The Cisco Unified MeetingPlace Express is a Web collaboration and video conferencing product developed by Cisco Systems and the Kaspersky researchers believe the exploit authors were trying to use it to spy on their targets.
It's not known what kind of malware the exploits delivered because the payload files that they were designed to download and execute on the victim computers had been removed from the remote server where they were hosted by the time the attacks were discovered.
Given the nature of the site used to host the exploits and the fact that all identified victims -- seven unique users -- were based in Syria, "we believe the attack was designed to target Syrian dissidents complaining about the government," Zakorzhevsky said.
The vulnerability was fixed Monday in the newly released Flash Player 22.214.171.124 for Windows and Mac and Flash Player 126.96.36.1996 for Linux. The Flash Player versions bundled with Google Chrome, Internet Explorer 10 on Windows 8 and Internet Explorer 11 on Windows 8.1, will get the fix automatically through the respective update mechanisms of those browsers.
"Although we've only seen a limited number attempts to exploit this vulnerability, we're strongly recommending users to update their versions of Adobe Flash Player software," Zakorzhevsky said via email. "It is possible that once information about this vulnerability becomes known, criminals will try to reproduce these new exploits or somehow get the existing variants and use them in other attacks."
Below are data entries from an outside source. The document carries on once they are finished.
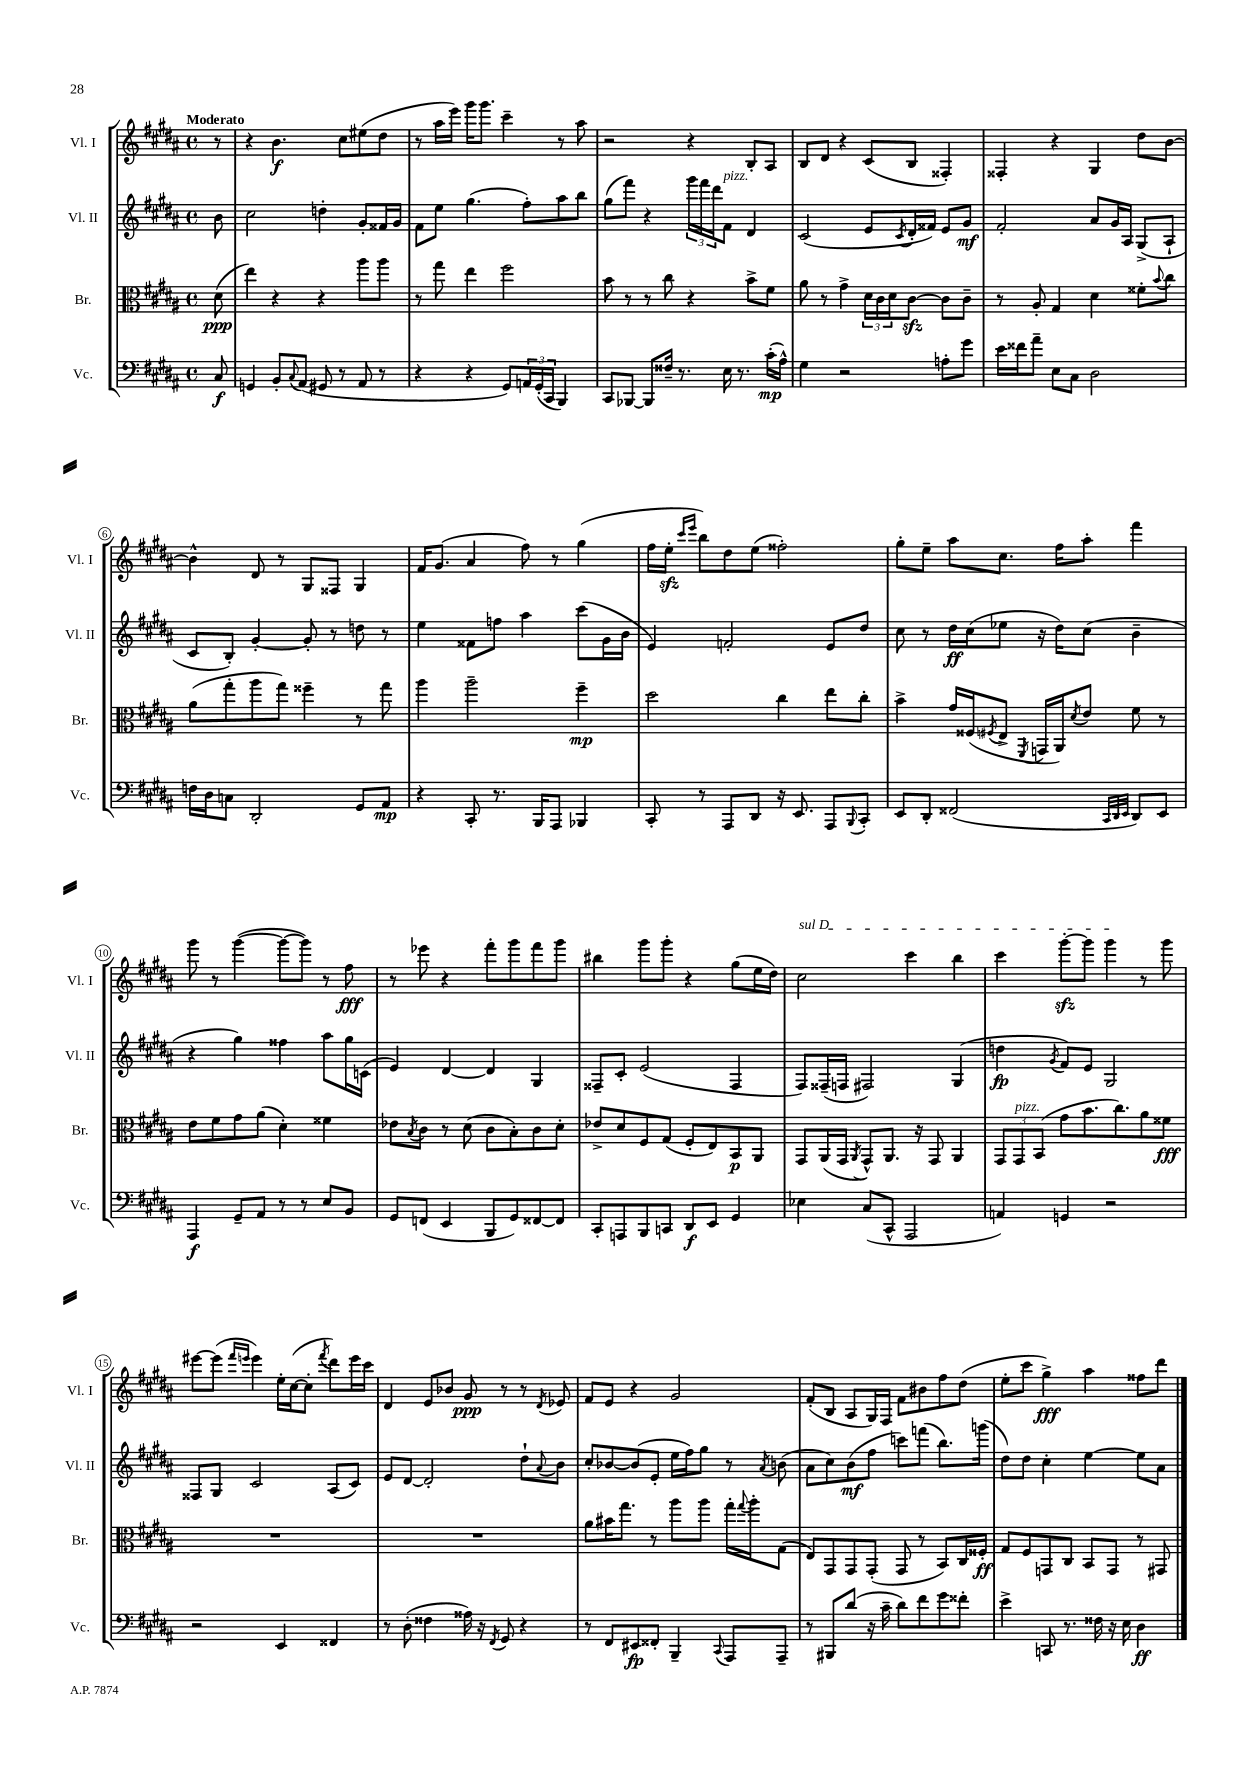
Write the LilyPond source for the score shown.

<<
\new StaffGroup <<
\new Staff = "s0" \with { instrumentName = "Vl. I" shortInstrumentName = "Vl. I" } {
    \clef treble \key b \major \defaultTimeSignature \time 4/4 \partial 8 \tempo "Moderato"
    r8 |
    r4 b'4.\f cis''8 eis''8( dis''8 |
    r8 ais''16 e'''16) gis'''16 gis'''8. cis'''4-- r8 ais''8 |
    r2 r4 b8-. ais8 |
    b8 dis'8 r4 cis'8( b8 fisis4-.) |
    fisis4-. r4 gis4 dis''8 b'8~ |
    b'4-^ dis'8 r8 gis8 fisis8 gis4 |
    fis'16 gis'8.( ais'4 fis''8) r8 gis''4( |
    fis''16 e''16-.\sfz \grace { cis'''16 e'''16 } b''8) dis''8 e''8( fisis''2-.) |
    gis''8-. e''8-- ais''8 cis''8. fis''16 ais''8-. fis'''4 |
    gis'''8 r8 gis'''4~( gis'''8~ gis'''8) r8 fis''8\fff |
    r8 ees'''8 r4 fis'''8-. gis'''8 fis'''8 gis'''8 |
    bis''4 gis'''8 gis'''8-. r4 gis''8( e''16 dis''16) |
    \once \override TextSpanner.bound-details.left.text = \markup { \italic "sul D" } cis''2\startTextSpan cis'''4 b''4 |
    cis'''4 gis'''8~-.\sfz gis'''8 gis'''4\stopTextSpan r8 gis'''8 |
    eis'''8~ eis'''8( \grace { fis'''16 e'''16 } e'''4) e''16-. cis''16~( cis''8-. \acciaccatura { fis'''8 } dis'''8) e'''16 cis'''16 |
    dis'4 e'8 bes'8 gis'8\ppp r8 r8 \acciaccatura { dis'8 } ees'8 |
    fis'8 e'8 r4 gis'2 |
    fis'8-.( b8 ais8 gis16) fis16 fis'8 bis'8 fis''8 dis''8( |
    e''8-. cis'''8 gis''4->\fff) ais''4 fisis''8 dis'''8 \bar "|." |
}
\new Staff = "s1" \with { instrumentName = "Vl. II" shortInstrumentName = "Vl. II" } {
    \clef treble \key b \major \defaultTimeSignature \time 4/4 \partial 8
    b'8 |
    cis''2 d''4-. gis'8-. fisis'16 gis'16 |
    fis'8 e''8 gis''4.( fis''8-.) ais''8 b''8 |
    gis''8( fis'''8) r4 \tuplet 3/2 { gis'''16 fis'''16 dis'''16 } fis'8^\markup { \italic "pizz." } dis'4 |
    cis'2( e'8 \acciaccatura { cis'8 } dis'16-. fisis'16) e'8 gis'8\mf |
    fis'2-. ais'8 gis'16 ais16 gis8->( ais8-! |
    cis'8 b8-.) gis'4~-. gis'8-. r8 d''8 r8 |
    e''4 fisis'8 f''8 ais''4 cis'''8( gis'16 b'16 |
    e'4) f'2-. e'8 dis''8 |
    cis''8 r8 dis''16\ff cis''16( ees''8 r16 dis''16) cis''8( b'4-- |
    r4 gis''4) fisis''4 ais''8 gis''16 c'16( |
    e'4) dis'4~ dis'4 gis4 |
    fisis8-- cis'8-. e'2( fisis4 |
    fis8) fisis16--( f16 fis2) gis4( |
    d''4\fp \acciaccatura { gis'8 } fis'8) e'8 gis2 |
    fisis8 gis8 cis'2 ais8( cis'8) |
    e'8 dis'8~ dis'2-. dis''8-! \appoggiatura { ais'8 } b'8 |
    cis''8-. bes'8~ bes'8( e'8-. e''16 fis''16) gis''8 r8 \acciaccatura { ais'8 } b'8( |
    ais'8 cis''8) b'8\mf( fis''8 c'''8) f'''8( b''8.) g'''16( |
    dis''8) dis''8 cis''4-. e''4~ e''8 ais'8 \bar "|." |
}
\new Staff = "s2" \with { instrumentName = "Br." shortInstrumentName = "Br." } {
    \clef alto \key b \major \defaultTimeSignature \time 4/4 \partial 8
    dis'8\ppp( |
    e''4) r4 r4 ais''8 ais''8 |
    r8 gis''8 e''4 fis''2 |
    b'8 r8 r8 cis''8 r4 b'8-> fis'8 |
    ais'8 r8 gis'4-> \tuplet 3/2 { dis'16 cis'16 dis'16 } cis'8~\sfz cis'8 cis'8-- |
    r8 ais8-. gis4 dis'4 fisis'8-. \appoggiatura { b'8 } cis''8 |
    ais'8( gis''8-. ais''8 gis''8) fisis''4-- r8 gis''8 |
    ais''4 ais''2-- fis''4--\mp |
    dis''2 cis''4 e''8 cis''8-. |
    b'4-> gis'16 fisis16( \acciaccatura { fis8 } e8-> \acciaccatura { fis,8 } g,16 ais,16) \acciaccatura { dis'8 } e'8 fis'8 r8 |
    e'8 fis'8 gis'8 ais'8( dis'4-.) fisis'4 |
    ees'8 \acciaccatura { b8 } cis'8 r8 dis'8( cis'8 b8-.) cis'8 dis'8-. |
    ees'8-> dis'8 fis8 gis8( fis8-. e8) b,8\p ais,8 |
    gis,8 ais,16( gis,16 \acciaccatura { ais,8 } gis,8-^) ais,8. r16 gis,8 ais,4 |
    \tuplet 3/2 { gis,8 gis,8^\markup { \italic "pizz." } b,8( } gis'8 b'8. cis''8.) ais'8 fisis'8\fff |
    R1 |
    R1 |
    ais'8 bis'16 gis''8. r8 ais''8 ais''8 gis''16-. \appoggiatura { gis''8 } ais''16-. gis8( |
    e8) gis,8 gis,8 gis,8-.( gis,8 r8 b,8) cis16 fisis16-.\ff |
    gis8 fis8 g,8 cis8 b,8 g,8 r8 gis,8 \bar "|." |
}
\new Staff = "s3" \with { instrumentName = "Vc." shortInstrumentName = "Vc." } {
    \clef bass \key b \major \defaultTimeSignature \time 4/4 \partial 8
    cis8\f |
    g,4 b,8-. \appoggiatura { cis8 } ais,8( gis,8 r8 ais,8 r8 |
    r4 r4 gis,8) \tuplet 3/2 { a,16 gis,16-.( cis,16 } b,,4) |
    cis,8 bes,,8~ bes,,8 fisis16-- r8. e16 r8. cis'16-.\mp( ais16-^) |
    gis4 r2 a8-. gis'8 |
    e'16 fisis'16 ais'8-- e8 cis8 dis2 |
    f16 dis16 c8 dis,2-. gis,8 ais,8\mp |
    r4 cis,8-. r8. b,,16 ais,,8 bes,,4 |
    cis,8-. r8 ais,,8 dis,8 r16 e,8. ais,,8 \appoggiatura { b,,8 } cis,8-. |
    e,8 dis,8-. fisis,2( \grace { cis,32 dis,32 e,32 } dis,8) e,8 |
    ais,,4\f gis,8-- ais,8 r8 r8 e8 b,8 |
    gis,8 f,8( e,4 b,,8 gis,8) fisis,8~ fisis,8 |
    cis,8-. a,,8 b,,8 c,8 dis,8\f e,8 gis,4 |
    ees4 cis8( cis,8-^ ais,,2 |
    a,4) g,4 r2 |
    r2 e,4 fisis,4 |
    r8 dis8-.( fisis4 aisis16) r16 \acciaccatura { fis,8 } gis,8 r4 |
    r8 fis,8 eis,8\fp fisis,8-. b,,4-- \appoggiatura { cis,8 } ais,,8 ais,,8-- |
    r8 bis,,8 dis'8( r16 cis'16-- dis'8) fis'8 gis'8 fisis'8-. |
    e'4-> c,8 r8. fisis16 r16 e16 dis4\ff \bar "|." |
}
>>
>>
\layout { \context { \Score \override BarNumber.stencil = #(make-stencil-circler 0.1 0.3 ly:text-interface::print) } }
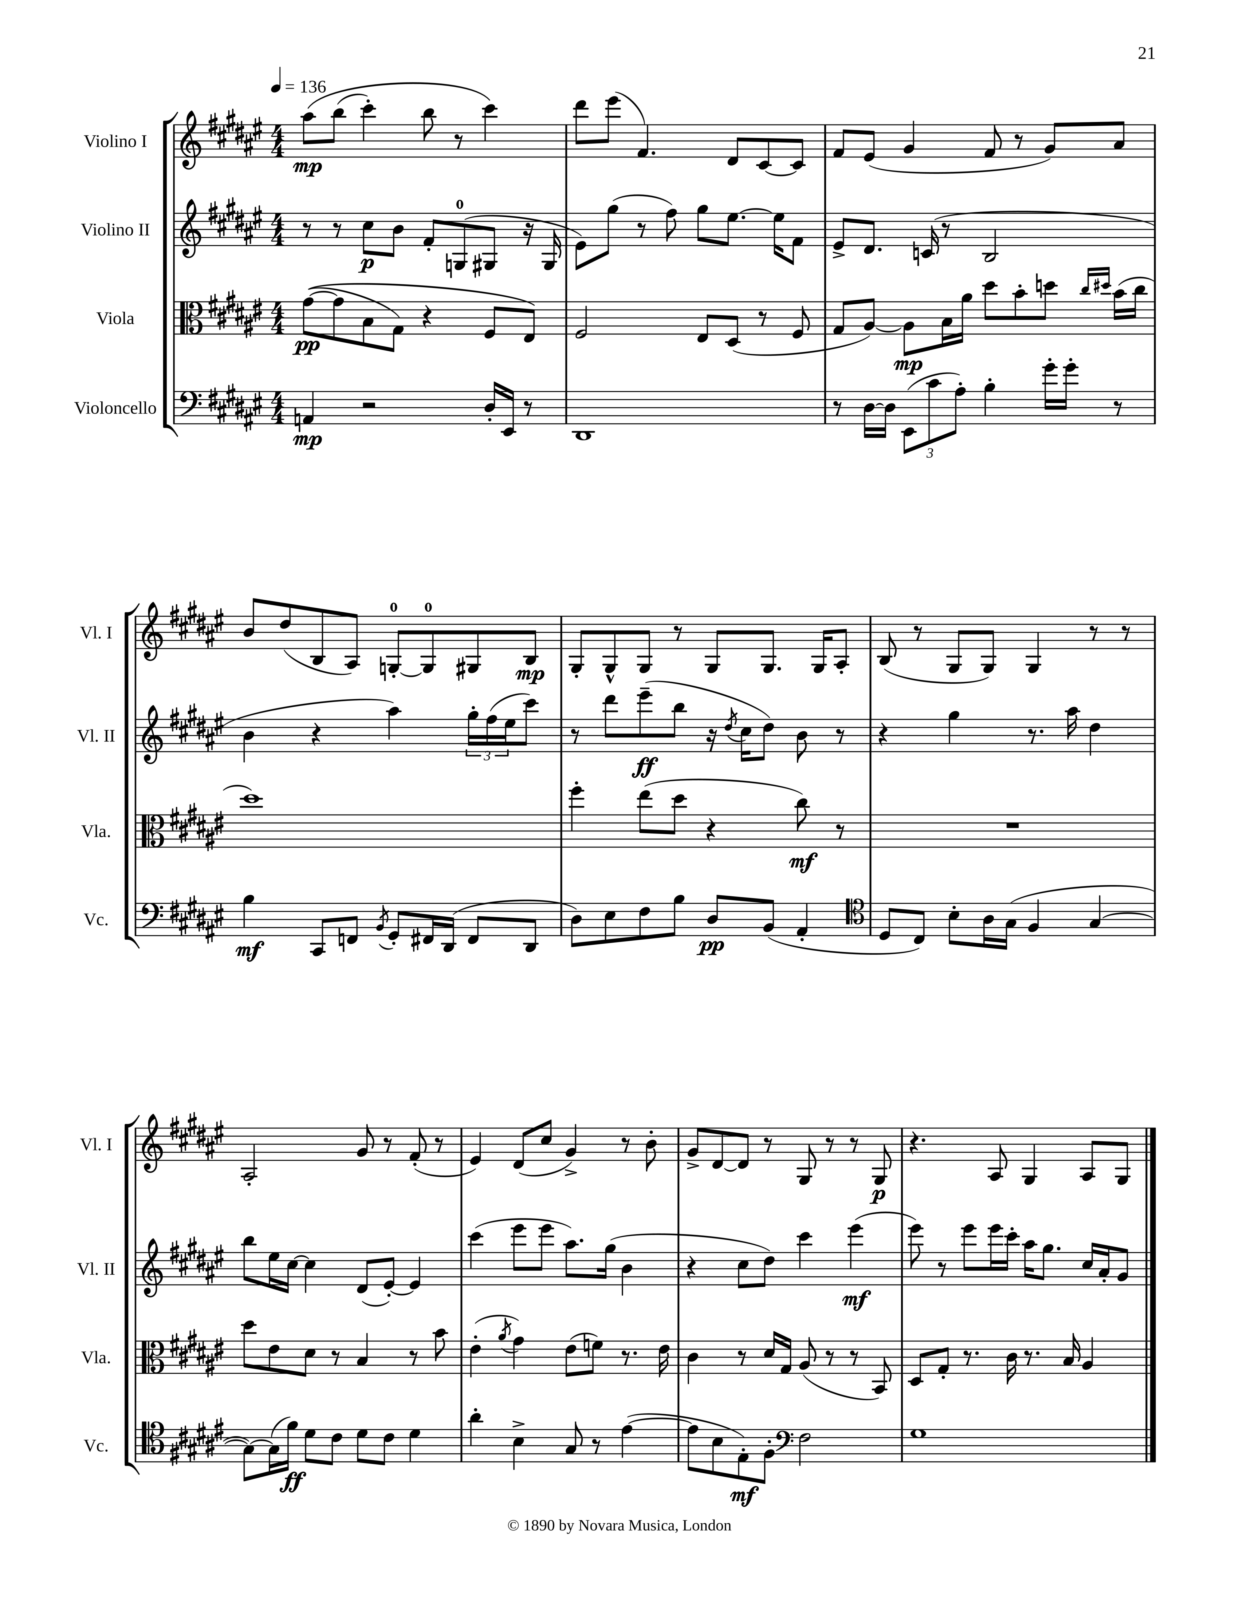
<<
\new StaffGroup <<
\new Staff = "s0" \with { instrumentName = "Violino I" shortInstrumentName = "Vl. I" } {
    \clef treble \key fis \major \numericTimeSignature \time 4/4 \tempo 4 = 136
    ais''8\mp\( b''8( cis'''4-.) b''8 r8 cis'''4\) |
    dis'''8 eis'''8( fis'4.) dis'8 cis'8~ cis'8 |
    fis'8 eis'8( gis'4 fis'8 r8 gis'8) ais'8 |
    b'8 dis''8( b8 ais8) g8-0~-. g8-0 gis8 b8\mp |
    gis8-. gis8-^ gis8 r8 gis8 gis8. gis16 ais8-. |
    b8( r8 gis8 gis8) gis4 r8 r8 |
    ais2-. gis'8 r8 fis'8-.( r8 |
    eis'4) dis'8( cis''8 gis'4->) r8 b'8-. |
    gis'8-> dis'8~ dis'8 r8 gis8 r8 r8 gis8\p |
    r4. ais8 gis4 ais8 gis8 \bar "|." |
}
\new Staff = "s1" \with { instrumentName = "Violino II" shortInstrumentName = "Vl. II" } {
    \clef treble \key fis \major \numericTimeSignature \time 4/4
    r8 r8 cis''8\p b'8 fis'8-. g8-0( gis8 r16 gis16 |
    eis'8) gis''8( r8 fis''8) gis''8 eis''8.~ eis''16 fis'8 |
    eis'8-> dis'8. c'16( r8 b2 |
    b'4 r4 ais''4) \tuplet 3/2 { gis''16-. fis''16( eis''16 } cis'''8) |
    r8 dis'''8 eis'''8--\ff( b''8 r16 \acciaccatura { dis''8 } cis''16 dis''8) b'8 r8 |
    r4 gis''4 r8. ais''16 dis''4 |
    b''8 eis''16 cis''16~ cis''4 dis'8( eis'8~-.) eis'4 |
    cis'''4( eis'''8 eis'''8 ais''8.) gis''16( b'4 |
    r4 cis''8 dis''8) cis'''4 eis'''4\mf( |
    eis'''8) r8 eis'''8 eis'''16 cis'''16-. ais''16 gis''8. cis''16 ais'16-. gis'8 \bar "|." |
}
\new Staff = "s2" \with { instrumentName = "Viola" shortInstrumentName = "Vla." } {
    \clef alto \key fis \major \numericTimeSignature \time 4/4
    gis'8~\pp(\( gis'8 b8 gis8) r4 fis8 eis8\) |
    fis2 eis8 dis8( r8 fis8 |
    gis8 ais8~) ais8\mp b16 ais'16 dis''8 b'8-. d''8 \grace { cis''16 dis''16 } b'16( cis''16 |
    dis''1) |
    fis''4-. eis''8( dis''8 r4 cis''8\mf) r8 |
    R1 |
    dis''8 eis'8 dis'8 r8 b4 r8 b'8 |
    eis'4-.( \acciaccatura { ais'8 } gis'4) eis'8( f'8) r8. eis'16 |
    cis'4 r8 dis'16 gis16 ais8( r8 r8 b,8) |
    dis8 gis8-. r8. cis'16 r8. b16 ais4 \bar "|." |
}
\new Staff = "s3" \with { instrumentName = "Violoncello" shortInstrumentName = "Vc." } {
    \clef bass \key fis \major \numericTimeSignature \time 4/4
    a,4\mp r2 dis16-. eis,16 r8 |
    dis,1 |
    r8 dis16~ dis16 \tuplet 3/2 { eis,8( cis'8 ais8-.) } b4-. gis'16-. gis'16-. r8 |
    b4\mf cis,8 f,8 \acciaccatura { b,8 } gis,8-. fis,16 dis,16( fis,8 dis,8 |
    dis8) eis8 fis8 b8 dis8\pp b,8( ais,4-. |
    \clef tenor dis8 cis8) b8-. ais16 gis16( fis4 gis4~ |
    gis8~) gis16( fis'16\ff) dis'8 cis'8 dis'8 cis'8 dis'4 |
    ais'4-. b4-> gis8 r8 eis'4~( |
    eis'8 b8 eis8-.\mf) fis8-. \clef bass fis2 |
    gis1 \bar "|." |
}
>>
>>
\layout { \context { \Score \remove "Bar_number_engraver" } }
It's likely that cybercriminals will try to profit from this vulnerability even with a patch available, because it will take some time for all users to update their Flash Player installations, Zakorzhevsky said. "Unfortunately this vulnerability will be dangerous for a while."
News of this Flash Player zero-day exploit comes after Saturday Microsoft warned customers about attacks exploiting a previously unknown vulnerability in Internet Explorer.